» What you have to do: Identify every line in the entries below that contains the string "series", and copy each such line. Matching is case-sensitive.

» Source information:
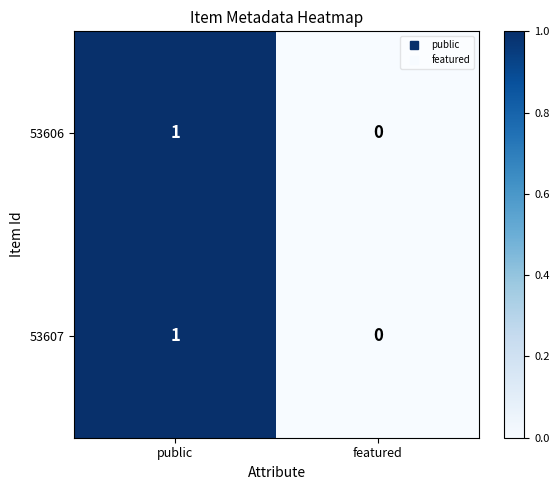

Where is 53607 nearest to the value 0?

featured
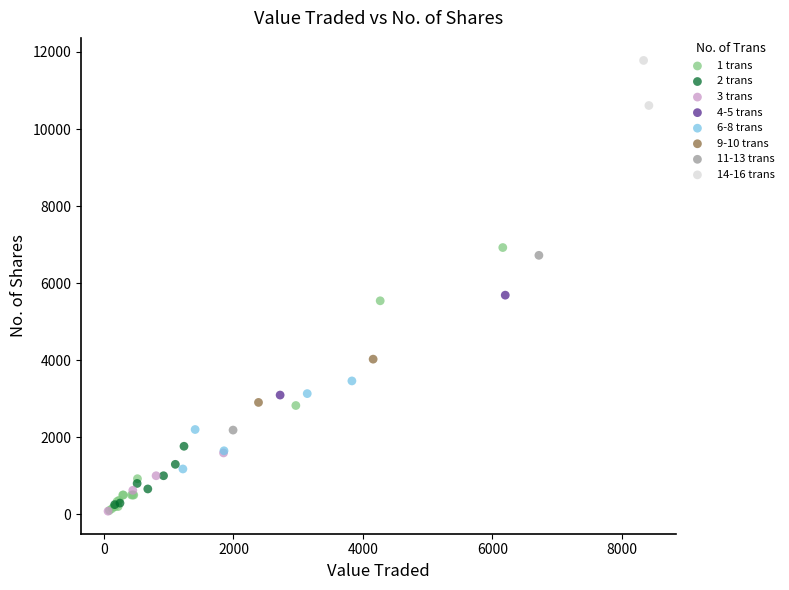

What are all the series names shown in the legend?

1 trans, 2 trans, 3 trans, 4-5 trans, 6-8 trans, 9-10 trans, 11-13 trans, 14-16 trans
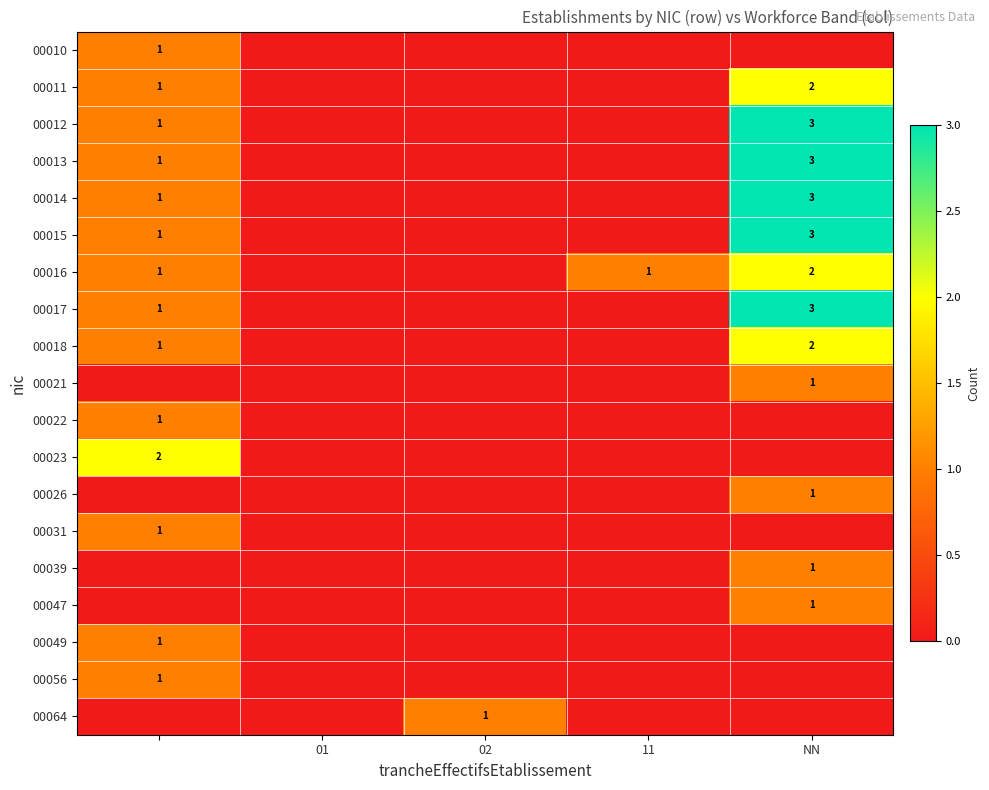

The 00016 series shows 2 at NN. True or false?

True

» Response area:
What are all the series names shown in the legend?
The 00016 series shows 2 at NN. True or false?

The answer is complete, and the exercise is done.